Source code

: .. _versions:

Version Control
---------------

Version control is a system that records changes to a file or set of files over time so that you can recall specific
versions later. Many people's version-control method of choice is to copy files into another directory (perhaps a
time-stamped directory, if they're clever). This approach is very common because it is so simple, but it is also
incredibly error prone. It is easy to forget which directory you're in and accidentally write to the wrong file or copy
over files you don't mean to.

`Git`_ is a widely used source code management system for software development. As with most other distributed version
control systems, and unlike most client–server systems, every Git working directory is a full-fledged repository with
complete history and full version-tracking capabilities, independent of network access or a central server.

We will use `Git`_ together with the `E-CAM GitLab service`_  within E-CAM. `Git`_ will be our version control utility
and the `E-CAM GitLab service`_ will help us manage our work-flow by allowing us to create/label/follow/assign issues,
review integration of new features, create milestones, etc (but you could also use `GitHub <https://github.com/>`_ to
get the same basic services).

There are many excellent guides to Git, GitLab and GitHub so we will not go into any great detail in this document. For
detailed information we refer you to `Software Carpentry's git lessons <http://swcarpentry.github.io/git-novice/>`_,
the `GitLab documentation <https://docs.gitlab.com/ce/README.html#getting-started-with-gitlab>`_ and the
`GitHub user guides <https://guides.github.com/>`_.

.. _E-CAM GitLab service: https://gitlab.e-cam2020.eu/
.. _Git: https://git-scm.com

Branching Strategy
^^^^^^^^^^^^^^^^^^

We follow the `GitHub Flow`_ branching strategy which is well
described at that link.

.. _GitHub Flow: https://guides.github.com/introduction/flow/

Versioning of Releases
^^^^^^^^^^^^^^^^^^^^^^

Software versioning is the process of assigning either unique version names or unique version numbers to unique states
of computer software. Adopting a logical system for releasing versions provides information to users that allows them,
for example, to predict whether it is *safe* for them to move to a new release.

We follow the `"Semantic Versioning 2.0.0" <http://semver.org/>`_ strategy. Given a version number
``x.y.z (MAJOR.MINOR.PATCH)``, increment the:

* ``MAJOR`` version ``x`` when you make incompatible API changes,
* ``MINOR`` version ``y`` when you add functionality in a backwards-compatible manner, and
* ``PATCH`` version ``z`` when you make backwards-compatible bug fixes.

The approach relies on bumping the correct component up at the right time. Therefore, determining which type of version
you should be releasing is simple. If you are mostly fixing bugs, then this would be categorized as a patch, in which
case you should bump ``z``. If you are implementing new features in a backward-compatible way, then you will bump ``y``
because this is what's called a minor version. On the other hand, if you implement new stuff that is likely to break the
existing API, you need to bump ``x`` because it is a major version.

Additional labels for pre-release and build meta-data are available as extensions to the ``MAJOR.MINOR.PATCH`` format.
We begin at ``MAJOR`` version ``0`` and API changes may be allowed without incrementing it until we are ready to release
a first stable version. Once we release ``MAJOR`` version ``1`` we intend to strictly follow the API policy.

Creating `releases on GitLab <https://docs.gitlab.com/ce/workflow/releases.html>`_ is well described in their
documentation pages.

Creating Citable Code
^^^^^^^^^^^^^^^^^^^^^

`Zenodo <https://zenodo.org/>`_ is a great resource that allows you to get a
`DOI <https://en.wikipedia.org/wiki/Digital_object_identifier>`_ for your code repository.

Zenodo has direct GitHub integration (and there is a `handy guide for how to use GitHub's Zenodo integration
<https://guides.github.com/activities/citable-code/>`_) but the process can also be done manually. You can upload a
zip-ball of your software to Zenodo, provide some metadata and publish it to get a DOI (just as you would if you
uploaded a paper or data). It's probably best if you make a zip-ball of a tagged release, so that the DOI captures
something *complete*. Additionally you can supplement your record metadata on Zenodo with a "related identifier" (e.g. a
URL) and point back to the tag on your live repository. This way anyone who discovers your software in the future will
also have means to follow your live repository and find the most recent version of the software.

============================================================

Exercise: Would you please reproduce the records above exactly, only from their first line through the line holding "control systems, and", with both ends included?

Response below:
Source code

: .. _versions:

Version Control
---------------

Version control is a system that records changes to a file or set of files over time so that you can recall specific
versions later. Many people's version-control method of choice is to copy files into another directory (perhaps a
time-stamped directory, if they're clever). This approach is very common because it is so simple, but it is also
incredibly error prone. It is easy to forget which directory you're in and accidentally write to the wrong file or copy
over files you don't mean to.

`Git`_ is a widely used source code management system for software development. As with most other distributed version
control systems, and unlike most client–server systems, every Git working directory is a full-fledged repository with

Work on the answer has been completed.